TypeError: __init__() got an unexpected keyword argument 'dropout'

### 2.5 Transformer
我可以把Encoder和Decoder结构连在一起就得到最后的Transformer。

In [None]:
class Transformer(nn.Module):
    """Transformer Module"""
    def __init__(self, d_model=512, nhead=8, 
                 num_encoder_layers=6, num_decoder_layers=6, 
                 dim_feedforward=2048, dropout=0.1):
        super(Transformer, self).__init__()
        encoder_layer = TransformerEncoderLayer(d_model, nhead, dim_feedforward, dropout)
        decoder_layer = TransformerDecoderLayer(d_model, nhead, dim_feedforward, dropout)
        self.encoder = TransformerEncoder(encoder_layer, num_encoder_layers)
        self.decoder = TransformerDecoder(decoder_layer, num_decoder_layers)
    
    def forward(self, src, tgt, src_mask=None, tgt_mask=None, 
                memory_mask=None, src_key_padding_mask=None, 
                tgt_key_padding_mask=None, memory_key_padding_mask=None):
        memory = self.encoder(
            src, 
            mask=src_mask, 
            src_key_padding_mask=src_key_padding_mask
            )
        output = self.decoder.forward(
            tgt, memory, tgt_mask=tgt_mask, memory_mask=memory_mask,
            tgt_key_padding_mask=tgt_key_padding_mask,
            memory_key_padding_mask=memory_key_padding_mask
            )
        return output

## 3. 输入和输出的处理
虽然有了Transformer结构，但是现在的Transformer结构依然只能接受`d_model`维输入，产生`d_model`维的输出，因此我们还需要设计一个词嵌入结构和预测输出的结构。

### 3.1 位置编码
我们除了直接使用词嵌入方法编码输入以外，还需要把词向量加上一个同样大小的位置向量作为最终输入Encoder的词向量。

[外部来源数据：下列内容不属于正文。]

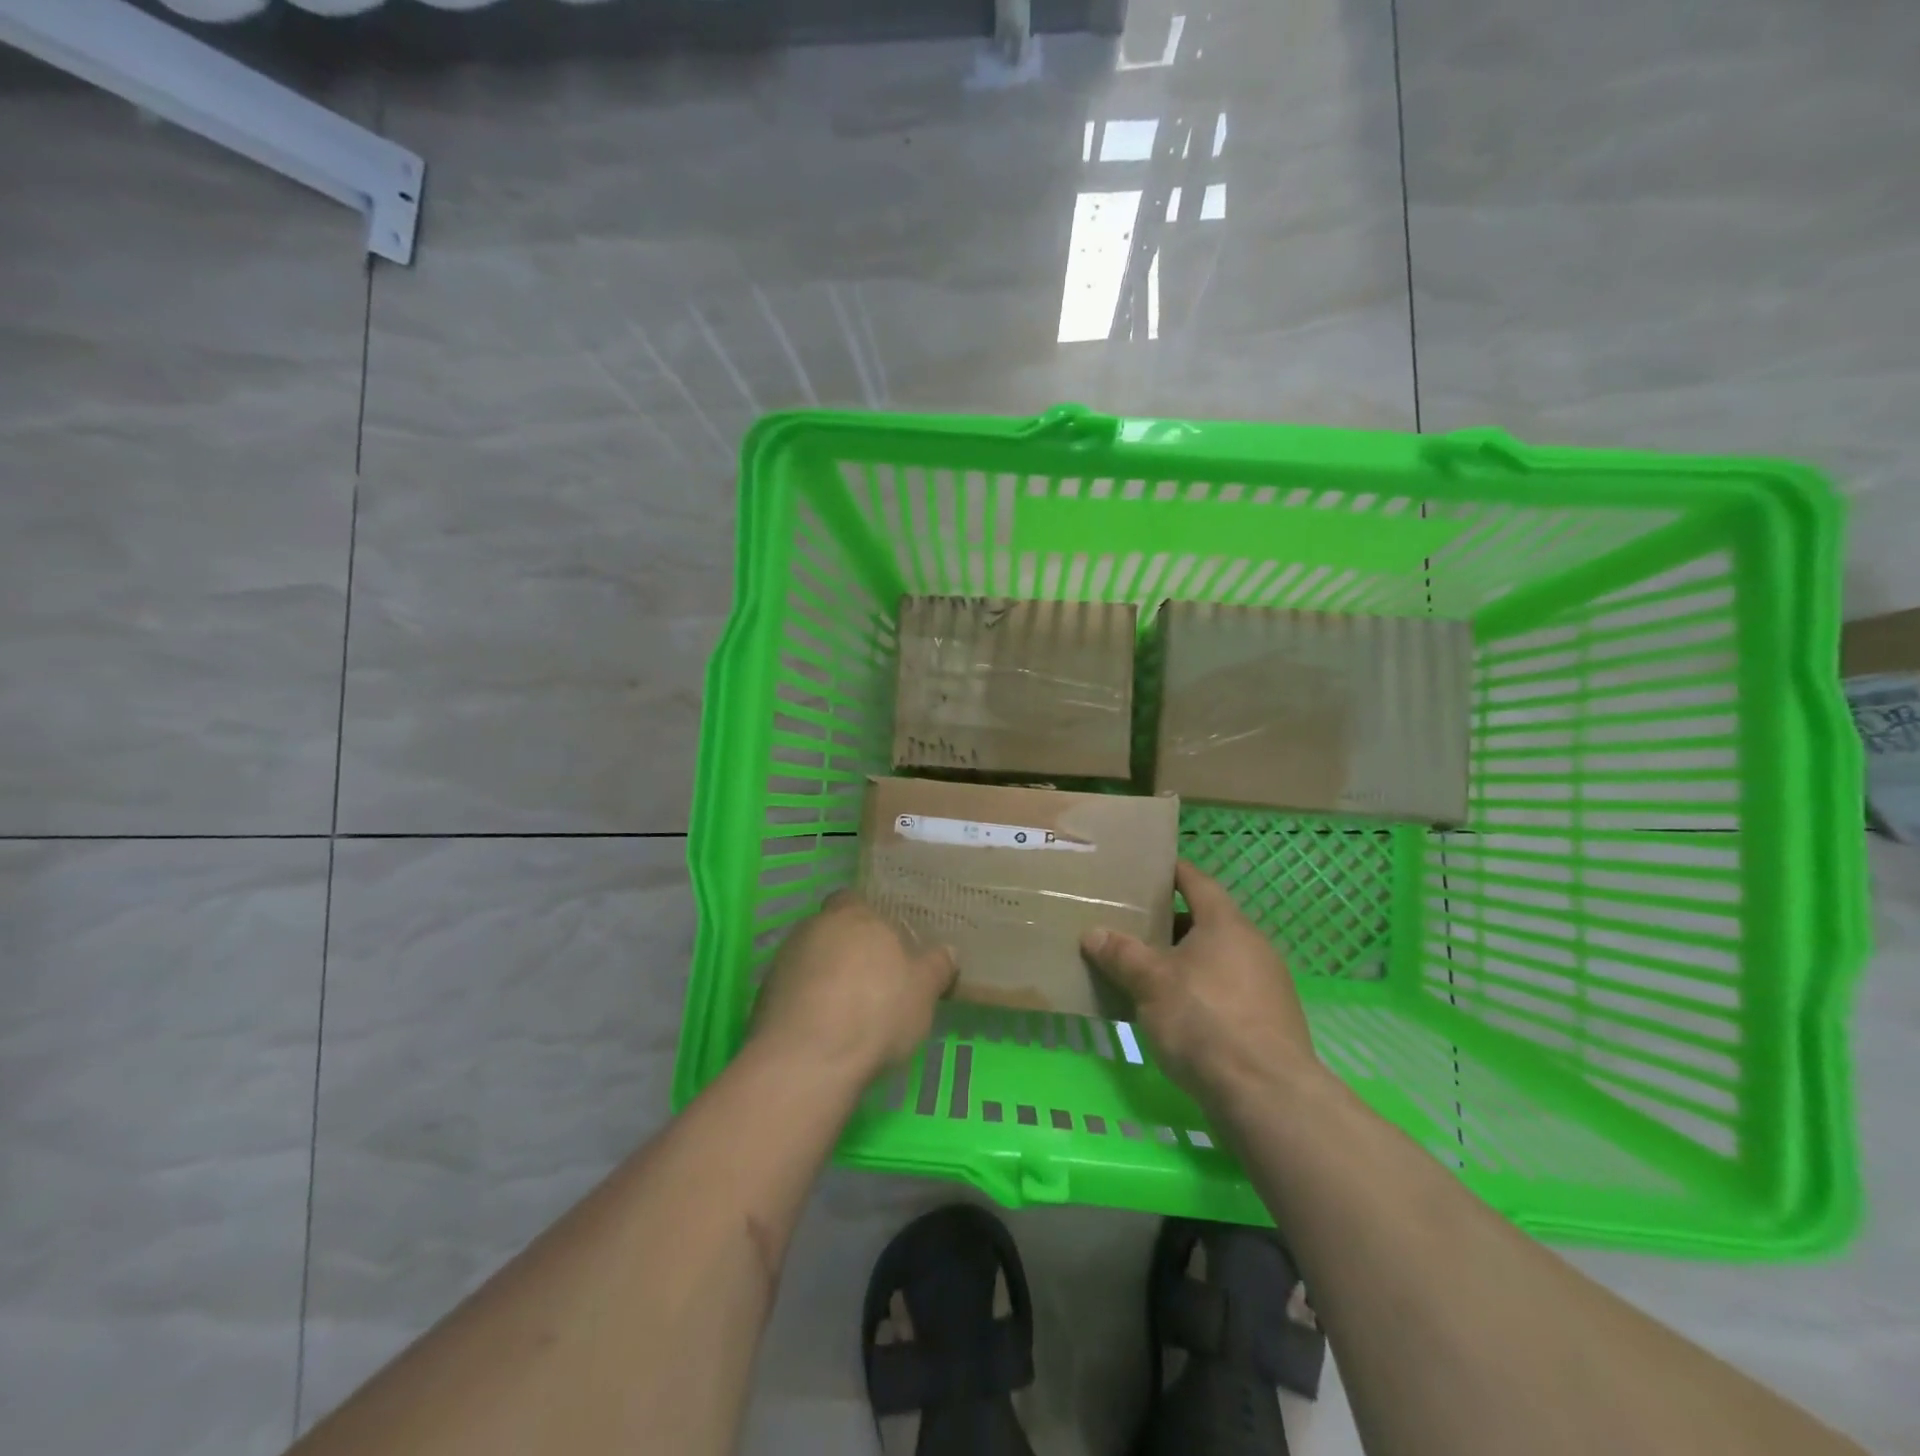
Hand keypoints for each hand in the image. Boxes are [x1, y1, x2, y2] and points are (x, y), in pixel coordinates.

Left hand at [750, 890, 957, 1082]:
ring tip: (846, 1013)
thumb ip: (936, 966)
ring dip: (824, 978)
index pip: (854, 900)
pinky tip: (822, 1032)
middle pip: (831, 930)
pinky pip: (792, 991)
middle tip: (870, 982)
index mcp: (853, 915)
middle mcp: (814, 927)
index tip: (883, 947)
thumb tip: (947, 951)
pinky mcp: (763, 996)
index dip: (867, 921)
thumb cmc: (876, 1011)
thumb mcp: (923, 990)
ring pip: (810, 960)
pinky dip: (806, 1004)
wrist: (807, 1059)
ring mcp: (783, 960)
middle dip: (846, 950)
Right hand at [1080, 860, 1324, 1112]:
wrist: (1266, 1094)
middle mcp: (1252, 946)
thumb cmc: (1204, 1020)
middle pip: (1205, 922)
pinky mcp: (1269, 1022)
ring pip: (1215, 960)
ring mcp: (1266, 986)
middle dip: (1168, 924)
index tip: (1146, 869)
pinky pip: (1225, 992)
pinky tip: (1171, 1012)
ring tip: (1142, 971)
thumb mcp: (1151, 983)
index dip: (1172, 872)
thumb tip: (1093, 933)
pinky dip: (1198, 992)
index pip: (1197, 882)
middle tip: (1130, 925)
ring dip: (1182, 962)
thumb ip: (1121, 954)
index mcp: (1226, 924)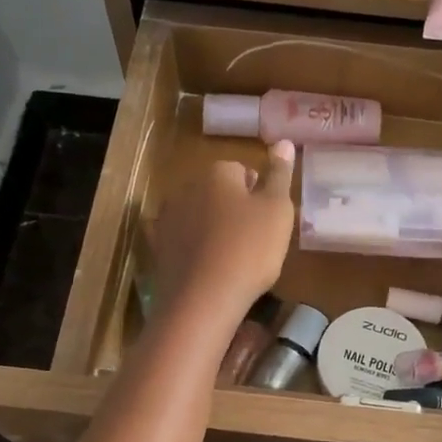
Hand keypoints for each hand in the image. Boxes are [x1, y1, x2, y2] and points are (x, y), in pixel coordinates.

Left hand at [146, 142, 295, 324]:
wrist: (203, 299)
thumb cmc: (250, 249)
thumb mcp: (277, 209)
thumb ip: (280, 174)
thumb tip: (283, 142)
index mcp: (217, 172)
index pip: (243, 172)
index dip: (259, 196)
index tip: (268, 222)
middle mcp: (187, 186)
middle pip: (218, 192)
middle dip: (234, 210)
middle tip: (254, 241)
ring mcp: (167, 217)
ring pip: (198, 215)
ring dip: (212, 228)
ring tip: (231, 258)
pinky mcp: (157, 247)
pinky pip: (180, 240)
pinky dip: (191, 248)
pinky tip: (205, 267)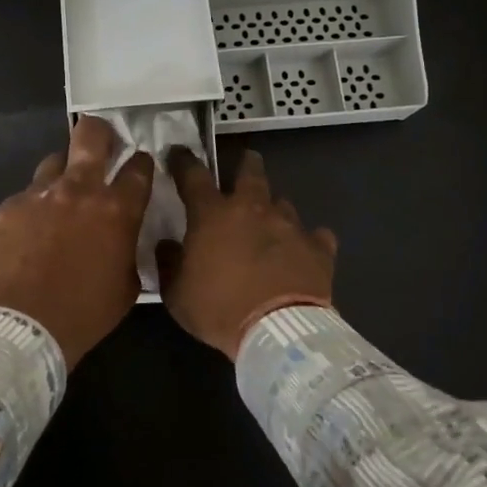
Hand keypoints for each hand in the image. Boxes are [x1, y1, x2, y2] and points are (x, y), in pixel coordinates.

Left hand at [0, 116, 154, 367]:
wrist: (25, 328)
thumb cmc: (86, 313)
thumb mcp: (127, 285)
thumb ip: (129, 249)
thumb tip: (124, 237)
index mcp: (116, 209)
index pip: (138, 168)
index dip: (141, 163)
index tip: (138, 165)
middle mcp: (79, 189)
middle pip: (91, 135)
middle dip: (101, 132)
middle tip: (103, 142)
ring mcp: (40, 194)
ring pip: (54, 161)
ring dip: (63, 173)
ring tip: (61, 195)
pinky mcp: (10, 206)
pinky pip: (27, 196)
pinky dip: (34, 207)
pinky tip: (31, 231)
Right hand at [159, 148, 336, 359]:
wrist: (279, 333)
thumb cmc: (219, 310)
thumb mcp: (177, 295)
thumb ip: (169, 264)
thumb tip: (167, 246)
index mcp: (213, 215)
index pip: (193, 175)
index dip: (184, 162)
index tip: (178, 154)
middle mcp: (252, 209)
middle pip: (250, 172)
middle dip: (246, 164)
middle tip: (245, 165)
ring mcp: (289, 225)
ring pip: (283, 203)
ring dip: (274, 210)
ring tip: (272, 224)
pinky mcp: (318, 248)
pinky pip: (315, 236)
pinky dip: (309, 241)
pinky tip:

位置向量公式如下：
$$
P_{(pos,2i)}=\sin\left(\frac{pos}{10000^{2i/d}}\right)\\\\
P_{(pos,2i+1)}=\cos\left(\frac{pos}{10000^{2i/d}}\right)
$$
其中`pos`指的是单词在输入序列中的位置，而`i`表示这个值在embdding向量中的位置。下面的实现中的`den`就是$\frac{1}{10000^{2i/d}}$，这样以来Transformer就可以区分出不同位置上的词语了。

In [None]:
class PositionalEncoding(nn.Module):
    """Add positional encoding to token embedding vector"""
    def __init__(self, embedding_dim, dropout_r, max_len=5000):
        """Add positional encoding to token embedding vector

        :param embedding_dim: The embedding dim of positional encoding
        :param dropout_r: Ratio of combined embedding vector dropout
        :param max_len: Max length positinal encoding can be generated, defaults to 5000
        """
        super(PositionalEncoding, self).__init__()
        den = torch.exp(torch.arange(0, embedding_dim, 2) * (-math.log(10000)) / embedding_dim)
        pos = torch.arange(0, max_len).reshape(max_len, 1)
        pos_embedding = torch.zeros((max_len, embedding_dim))
        pos_embedding[:, 0::2] = torch.sin(den * pos)
        pos_embedding[:, 1::2] = torch.cos(den * pos)
        pos_embedding = pos_embedding.unsqueeze(-2) # Reshape into [max_len, 1, emb_size]

        self.dropout = nn.Dropout(dropout_r)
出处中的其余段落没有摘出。